(Dataset entries)
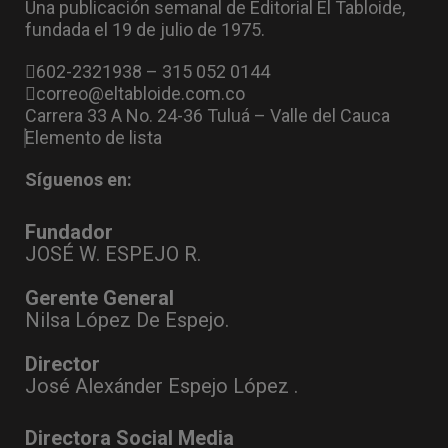
Una publicación semanal de Editorial El Tabloide,
fundada el 19 de julio de 1975.
602-2321938 – 315 052 0144
correo@eltabloide.com.co
Carrera 33 A No. 24-36 Tuluá – Valle del Cauca
Elemento de lista
Síguenos en:
Fundador
JOSÉ W. ESPEJO R.
Gerente General
Nilsa López De Espejo.
Director
José Alexánder Espejo López .
Directora Social Media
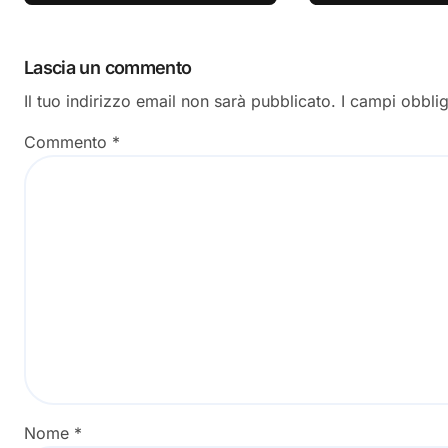
Lascia un commento
Il tuo indirizzo email non sarà pubblicato.
I campi obbli
Commento
*
Nome
*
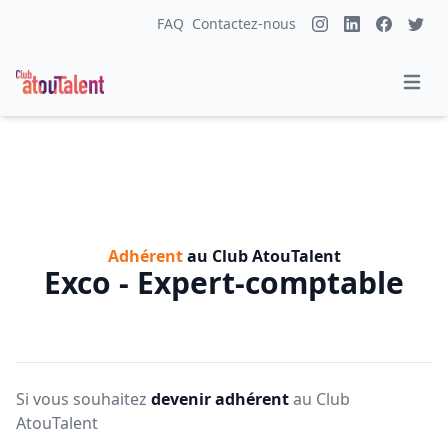
FAQ
Contactez-nous
Adhérent
au Club AtouTalent
Exco - Expert-comptable
Si vous souhaitez
devenir adhérent
au Club
AtouTalent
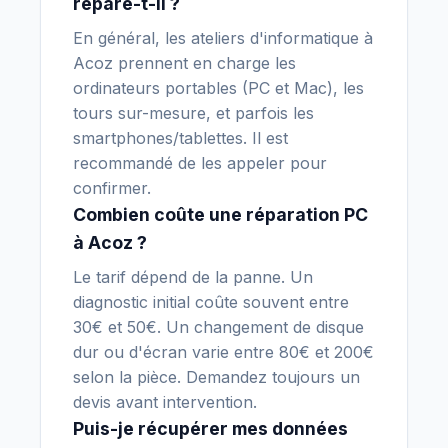
répare-t-il ?
En général, les ateliers d'informatique à
Acoz prennent en charge les
ordinateurs portables (PC et Mac), les
tours sur-mesure, et parfois les
smartphones/tablettes. Il est
recommandé de les appeler pour
confirmer.
Combien coûte une réparation PC
à Acoz ?
Le tarif dépend de la panne. Un
diagnostic initial coûte souvent entre
30€ et 50€. Un changement de disque
dur ou d'écran varie entre 80€ et 200€
selon la pièce. Demandez toujours un
devis avant intervention.
Puis-je récupérer mes données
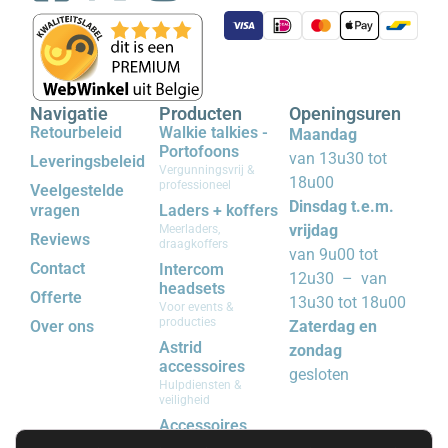
Navigatie
Producten
Openingsuren
Retourbeleid
Walkie talkies -
Maandag
Portofoons
van 13u30 tot
Leveringsbeleid
Vergunningsvrij &
18u00
professioneel
Veelgestelde
Dinsdag t.e.m.
vragen
Laders + koffers
vrijdag
Meerladers,
Reviews
draagkoffers
van 9u00 tot
Contact
Intercom
12u30 – van
headsets
Offerte
13u30 tot 18u00
Voor events &
producties
Over ons
Zaterdag en
Astrid
zondag
accessoires
gesloten
Hulpdiensten &
veiligheid
Accessoires
Riemclips, batterijen,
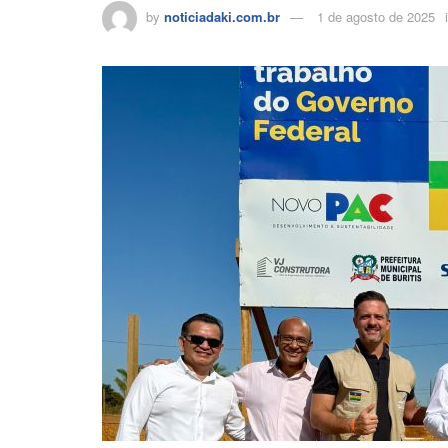
by
noticiadaki.com.br
1 de agosto de 2025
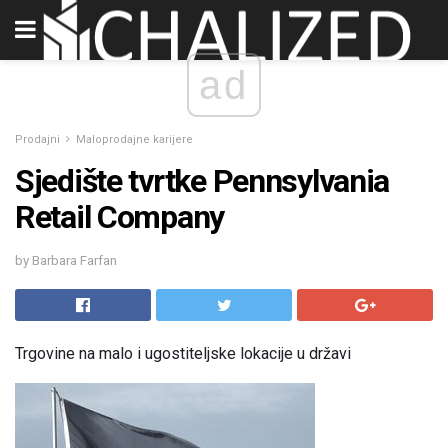
ad
Prodajni
Maloprodajne karijere
Sjedište tvrtke Pennsylvania
Retail Company
by Barbara Farfan
Trgovine na malo i ugostiteljske lokacije u državi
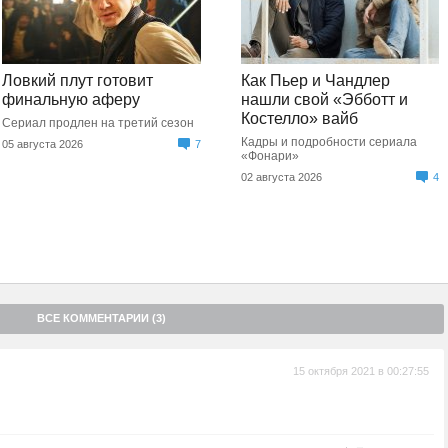
Ловкий плут готовит
Как Пьер и Чандлер
финальную аферу
нашли свой «Эбботт и
Костелло» вайб
Сериал продлен на третий сезон
Кадры и подробности сериала
05 августа 2026
7
«Фонари»
02 августа 2026
4
ВСЕ КОММЕНТАРИИ (3)
15 октября 2021 в 00:27:55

# TASK REQUIREMENTS
Reproduce the text of every record above line for line, with no changes. Leave the pictures out of your answer.

# RESPONSE TO THIS TASK
Una publicación semanal de Editorial El Tabloide,
fundada el 19 de julio de 1975.
602-2321938 – 315 052 0144
correo@eltabloide.com.co
Carrera 33 A No. 24-36 Tuluá – Valle del Cauca
Elemento de lista
Síguenos en:
Fundador
JOSÉ W. ESPEJO R.
Gerente General
Nilsa López De Espejo.
Director
José Alexánder Espejo López .
Directora Social Media
Lascia un commento
Il tuo indirizzo email non sarà pubblicato.
I campi obbli
Commento
*
Nome
*
FAQ
Contactez-nous
Adhérent
au Club AtouTalent
Exco - Expert-comptable
Si vous souhaitez
devenir adhérent
au Club
AtouTalent
répare-t-il ?
En général, les ateliers d'informatique à
Acoz prennent en charge les
ordinateurs portables (PC et Mac), les
tours sur-mesure, et parfois les
smartphones/tablettes. Il est
recommandé de les appeler pour
confirmer.
Combien coûte une réparation PC
à Acoz ?
Le tarif dépend de la panne. Un
diagnostic initial coûte souvent entre
30€ et 50€. Un changement de disque
dur ou d'écran varie entre 80€ et 200€
selon la pièce. Demandez toujours un
devis avant intervention.
Puis-je récupérer mes données
Navigatie
Producten
Openingsuren
Retourbeleid
Walkie talkies -
Maandag
Portofoons
van 13u30 tot
Leveringsbeleid
Vergunningsvrij &
18u00
professioneel
Veelgestelde
Dinsdag t.e.m.
vragen
Laders + koffers
vrijdag
Meerladers,
Reviews
draagkoffers
van 9u00 tot
Contact
Intercom
12u30 – van
headsets
Offerte
13u30 tot 18u00
Voor events &
producties
Over ons
Zaterdag en
Astrid
zondag
accessoires
gesloten
Hulpdiensten &
veiligheid
Accessoires
Riemclips, batterijen,
by
noticiadaki.com.br
1 de agosto de 2025
ad
Prodajni
Maloprodajne karijere
Sjedište tvrtke Pennsylvania
Retail Company
by Barbara Farfan
Trgovine na malo i ugostiteljske lokacije u državi
Ловкий плут готовит
Как Пьер и Чандлер
финальную аферу
нашли свой «Эбботт и
Костелло» вайб
Сериал продлен на третий сезон
Кадры и подробности сериала
05 августа 2026
7
«Фонари»
02 августа 2026
4
ВСЕ КОММЕНТАРИИ (3)
15 октября 2021 в 00:27:55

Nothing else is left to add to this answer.